Two groups of small fish have been found to exhibit the fastest rates of evolution known in any organism, according to a new UC Davis study.

One group of the rapidly-evolving pupfish is from a Caribbean island and the other group is from the Yucatan peninsula of Mexico. There are about 50 species of pupfish in the world and they are found in many varying environments. Most of these groups of pupfish are fairly similar in appearance and behavior.

However, in Lake Chichancanab in Mexico and the inland salt lakes of San Salvador in the Caribbean, pupfish have undergone extraordinary evolutionary change.

Martin studied adaptive radiation of pupfish for his dissertation research. Adaptive radiation occurs when a species undergoes rapid evolution, resulting in great diversity within the species. If divergence continues it could result in a splitting of the lineage to make different species. Charles Darwin studied adaptive radiation in his famous study of the diversity of the finches on Galapagos Island.

“When I learned there were two places showing adaptive radiation [in pupfish], I wanted to study how it happened,” Martin said.

Most pupfish, no matter where they live, are ecological generalists: they eat algae, decaying vegetation and, occasionally, insects. Pupfish species can be distinguished by subtle differences in coloration or fin shape, but their anatomy is very similar, especially in jaw shape.

Since having so many pupfish species occupying the same niche would overwhelm a habitat, each habitat is only home to a single pupfish species.

This is not the case in Lake Chichancanab or the lakes of the island of San Salvador.

“You have a situation where in a single lake, a single species that got into the lake rapidly evolved to be morphologically different,” said Peter Wainwright, a professor in the department of evolution and ecology and head of the lab in which Martin did his research.

The island of San Salvador in the Bahamas is only 11 miles long, but the pupfish have evolved two distinct groups that each have unusual features; one feeds entirely upon the scales of other pupfish, while the other has a thick jaw for eating snails. The second group has also evolved a nose, an unusual feature for a fish.

Scale-eating has evolved independently in many different kinds of fish, but this particular species in San Salvador is the only pupfish known to eat scales. Martin described the scale-eater as a “pup-tiger” in how it stalks its prey before striking.

The other pupfish in San Salvador have a protrusion above their shortened jaw that looks like an upper lip, but is in fact a fish version of a nose. At this point, Martin is uncertain why this particular group has nasal tissue, but he is currently exploring hypotheses such as that the nose aids the fish in identifying females.

In Lake Chichancanab, pupfish took a different evolutionary pathway. The species of pupfish that occupy this lake are very different in size and diet. One species is the largest known pupfish species and is the only pupfish to eat other fish, while another species is the second smallest pupfish and feeds on plankton.

The fact that these fish evolved different specialties wasn’t as extraordinary to the researchers as the speed of the change.

“Something in the lake is causing very rapid divergence much more quickly than we would have expected,” Wainwright said.
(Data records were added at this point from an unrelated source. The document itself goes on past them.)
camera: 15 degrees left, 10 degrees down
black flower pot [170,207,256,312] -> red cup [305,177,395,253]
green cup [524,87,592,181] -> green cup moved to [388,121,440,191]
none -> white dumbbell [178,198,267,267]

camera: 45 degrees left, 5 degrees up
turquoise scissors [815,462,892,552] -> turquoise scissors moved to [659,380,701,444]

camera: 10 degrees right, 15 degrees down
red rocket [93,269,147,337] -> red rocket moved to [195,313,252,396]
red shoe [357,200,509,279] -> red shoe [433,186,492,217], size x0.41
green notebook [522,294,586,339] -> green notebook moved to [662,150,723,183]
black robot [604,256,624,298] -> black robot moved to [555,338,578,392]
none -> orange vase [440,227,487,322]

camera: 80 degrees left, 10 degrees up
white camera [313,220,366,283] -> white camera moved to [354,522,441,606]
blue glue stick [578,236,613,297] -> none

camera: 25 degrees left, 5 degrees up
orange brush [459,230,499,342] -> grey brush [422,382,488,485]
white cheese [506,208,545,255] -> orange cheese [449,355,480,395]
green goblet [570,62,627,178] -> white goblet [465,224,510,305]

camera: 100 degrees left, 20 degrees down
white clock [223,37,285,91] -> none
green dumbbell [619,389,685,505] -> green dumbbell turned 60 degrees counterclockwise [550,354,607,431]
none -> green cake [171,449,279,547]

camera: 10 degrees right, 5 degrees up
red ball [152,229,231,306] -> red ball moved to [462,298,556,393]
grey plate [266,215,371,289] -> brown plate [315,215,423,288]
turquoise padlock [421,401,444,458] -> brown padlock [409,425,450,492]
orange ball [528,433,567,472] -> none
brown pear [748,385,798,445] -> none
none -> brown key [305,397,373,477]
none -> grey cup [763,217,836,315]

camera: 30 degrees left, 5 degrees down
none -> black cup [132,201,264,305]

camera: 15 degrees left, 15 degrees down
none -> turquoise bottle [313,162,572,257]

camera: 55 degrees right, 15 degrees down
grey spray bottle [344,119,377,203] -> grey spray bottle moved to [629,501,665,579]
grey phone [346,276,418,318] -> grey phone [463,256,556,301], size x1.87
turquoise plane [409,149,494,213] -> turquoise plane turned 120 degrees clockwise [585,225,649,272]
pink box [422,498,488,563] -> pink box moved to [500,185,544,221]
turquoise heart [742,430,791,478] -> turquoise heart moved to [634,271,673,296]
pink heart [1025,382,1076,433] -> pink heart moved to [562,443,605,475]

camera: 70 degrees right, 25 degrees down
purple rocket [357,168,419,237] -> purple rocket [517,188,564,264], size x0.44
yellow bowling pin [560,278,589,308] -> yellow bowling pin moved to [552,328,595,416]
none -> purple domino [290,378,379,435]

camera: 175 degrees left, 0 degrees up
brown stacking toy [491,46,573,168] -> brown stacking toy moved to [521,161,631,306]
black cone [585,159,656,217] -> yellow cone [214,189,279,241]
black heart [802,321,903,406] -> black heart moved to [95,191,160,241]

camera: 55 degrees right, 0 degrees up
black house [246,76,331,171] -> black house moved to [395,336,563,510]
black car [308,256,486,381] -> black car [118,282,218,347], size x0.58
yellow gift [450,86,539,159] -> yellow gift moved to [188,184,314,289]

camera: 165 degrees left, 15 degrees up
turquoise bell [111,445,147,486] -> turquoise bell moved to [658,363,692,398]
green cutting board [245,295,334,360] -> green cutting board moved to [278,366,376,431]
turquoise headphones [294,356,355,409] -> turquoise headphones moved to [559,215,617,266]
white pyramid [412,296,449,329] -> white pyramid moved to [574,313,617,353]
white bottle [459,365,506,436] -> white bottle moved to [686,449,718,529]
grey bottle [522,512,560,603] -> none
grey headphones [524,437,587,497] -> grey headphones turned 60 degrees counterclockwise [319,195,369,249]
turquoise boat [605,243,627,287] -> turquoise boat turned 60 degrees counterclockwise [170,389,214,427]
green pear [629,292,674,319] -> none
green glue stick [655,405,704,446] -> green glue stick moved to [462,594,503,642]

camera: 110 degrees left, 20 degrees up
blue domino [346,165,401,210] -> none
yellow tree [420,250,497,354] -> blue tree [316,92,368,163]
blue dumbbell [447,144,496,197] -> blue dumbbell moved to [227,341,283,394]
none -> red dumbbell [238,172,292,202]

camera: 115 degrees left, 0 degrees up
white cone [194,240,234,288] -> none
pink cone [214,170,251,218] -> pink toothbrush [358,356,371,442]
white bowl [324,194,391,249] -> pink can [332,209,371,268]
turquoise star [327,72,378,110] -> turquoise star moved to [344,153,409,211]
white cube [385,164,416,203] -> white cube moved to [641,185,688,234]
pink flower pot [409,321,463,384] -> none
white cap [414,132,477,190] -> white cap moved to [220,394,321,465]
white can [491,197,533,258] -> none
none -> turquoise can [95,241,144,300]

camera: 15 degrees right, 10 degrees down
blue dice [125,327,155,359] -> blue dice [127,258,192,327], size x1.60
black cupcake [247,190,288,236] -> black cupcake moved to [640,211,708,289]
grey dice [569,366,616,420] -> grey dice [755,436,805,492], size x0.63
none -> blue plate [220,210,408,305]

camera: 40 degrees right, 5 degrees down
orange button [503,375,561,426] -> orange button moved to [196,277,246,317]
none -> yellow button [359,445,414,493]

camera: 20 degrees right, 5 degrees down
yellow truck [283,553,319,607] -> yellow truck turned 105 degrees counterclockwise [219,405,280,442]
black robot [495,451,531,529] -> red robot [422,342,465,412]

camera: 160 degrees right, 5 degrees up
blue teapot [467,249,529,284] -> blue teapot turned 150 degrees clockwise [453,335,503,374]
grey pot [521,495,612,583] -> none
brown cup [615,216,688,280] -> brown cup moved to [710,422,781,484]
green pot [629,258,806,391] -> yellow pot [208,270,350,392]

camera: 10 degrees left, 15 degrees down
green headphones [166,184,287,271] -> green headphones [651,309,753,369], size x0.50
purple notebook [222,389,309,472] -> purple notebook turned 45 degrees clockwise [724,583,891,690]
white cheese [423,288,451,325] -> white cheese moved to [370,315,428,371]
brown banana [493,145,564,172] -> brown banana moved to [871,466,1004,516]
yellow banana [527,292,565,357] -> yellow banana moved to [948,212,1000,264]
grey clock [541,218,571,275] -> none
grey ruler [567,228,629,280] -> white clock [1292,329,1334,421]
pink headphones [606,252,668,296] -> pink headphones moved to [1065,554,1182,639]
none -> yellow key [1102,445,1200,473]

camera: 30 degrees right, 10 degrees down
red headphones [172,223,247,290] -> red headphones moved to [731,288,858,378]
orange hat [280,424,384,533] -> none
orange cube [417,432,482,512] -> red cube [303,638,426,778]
According to their research, it wasn’t just lake conditions that caused the rapid diversification of the pupfish.

The lakes in San Salvador and Mexico are also home to mosquito fish. Martin also studied these fish and how they were hardly evolving at all.

“They [mosquito fish] don’t do anything special, even though they got there at about the same time,” said Martin. “The easy explanation is that the pupfish got there a bit first.”

Martin wonders if there’s something different about pupfish that causes them to become specialists.

The reasons for the rapid evolution of pupfish is still an outstanding question; Wainwright and Martin still want to find out what conditions led to such quick divergence and whether it was a single original species that got into the lake as opposed to multiple invasions by different species.